We see in Table 2 that influence tends to decrease over time for all the kernels considered. Overall, the interaction between documents still plays a marginal role. We did not plot the standard deviation for visualization purposes, but they are similar as in Table 2; most interactions do not play a significant role in the publication of subsequent documents over time. Overall, the increase in probability for a new document to belong to a cluster due to interactions is within 0.1–1%.

5 Conclusion

In this work, we conducted extensive experiments on a real-world large-scale dataset from Reddit. We conducted 24 different experiments, each accounting for a given combination of parameters, that determine the timescale considered (\(\kappa (\varDelta t)\)), the sparsity of the language modeling (\(\theta _0\)), and the extent on which we rely on text or time during the inference (r).

Our experiments hint that interactions do not play a significant role in this dataset. We proposed several ways to assess the role of interactions in the dataset.
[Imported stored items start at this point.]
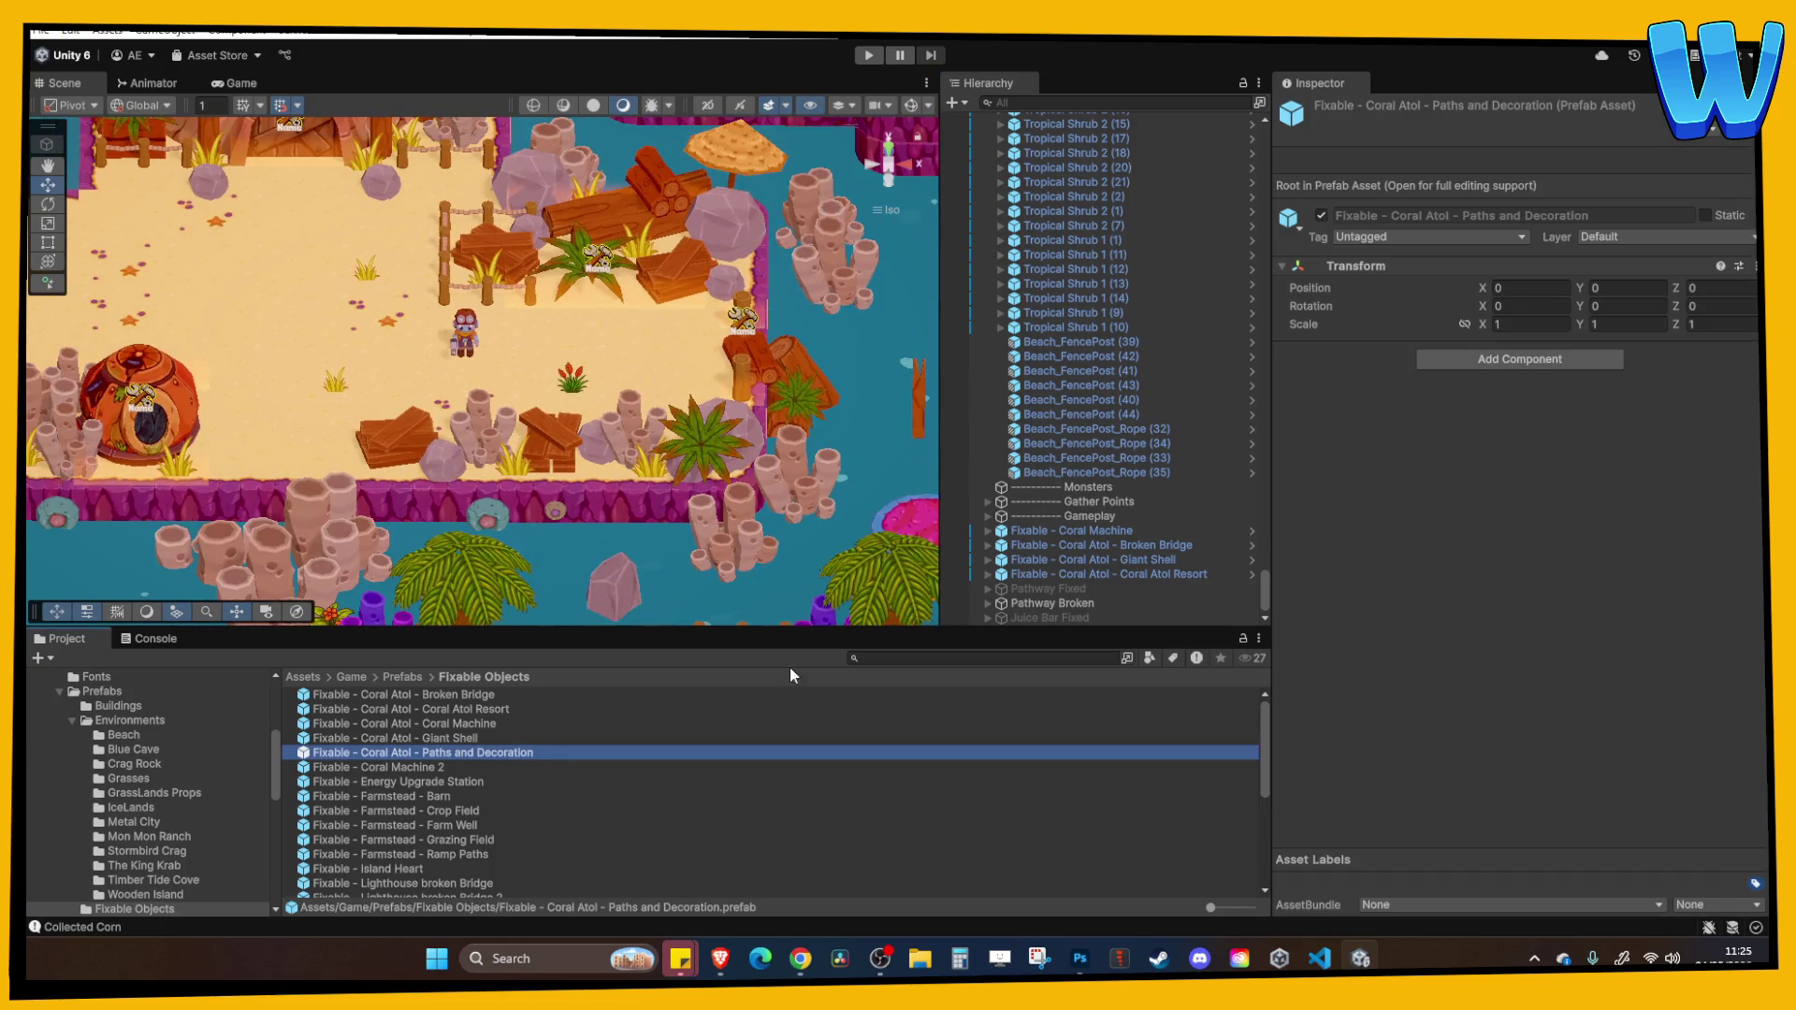
mouse_move(397, 759)
left_mouse_down()
mouse_move(1064, 565)
mouse_move(1053, 580)
mouse_move(475, 402)
mouse_move(563, 427)
left_mouse_up()
mouse_move(662, 483)
left_mouse_down("alt")
mouse_move(767, 417)
mouse_move(711, 440)
mouse_move(535, 368)
left_mouse_up("alt")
In particular, we introduced the notion of effective interaction as a way to evaluate how confident we are in MPDHP’s output. On this basis, we analysed the importance of interactions in general, as well as from a temporal perspective. We recovered the conclusions of prior works: interactions are sparse and decay over time. By looking at the global effective interaction average, we conclude that interactions play a minor role this dataset. Overall, they only increase the instantaneous probability for a new observation to appear by 1%. Even the most extreme interactions seem to only increase this probability by 12% top.

However, despite intending our study as exhaustive, there is room for improvement in interaction modelling using MPDHP. In particular, there are two biases that we could not explore in this work. Firstly, the parameter \(\lambda _0\) has been set according to a heuristic (so that a new cluster is opened with fifty percent chances when we are 95% sure that it does not match the existing one). Its direct inference would robustify the approach. Nevertheless, this inclusion sounds challenging: \(\lambda _0\) does not account for individual events realizations, but for Hawkes processes starts, whose inference is not a trivial extension. Another improvement would be to allow clusters to passively replicate—without the need for an interaction. We expect that this would boil down to adding a time-independent kernel entry to \(\mathbf {\kappa }\). However, other questions may arise from such modification: when to consider a cluster as extinct given a non-fading kernel? How should this kernel relate to the temporal concentration parameter \(\lambda _0\)? We believe such improvements would make MPDHP more robust and interpretable, and find applications beyond interaction modelling.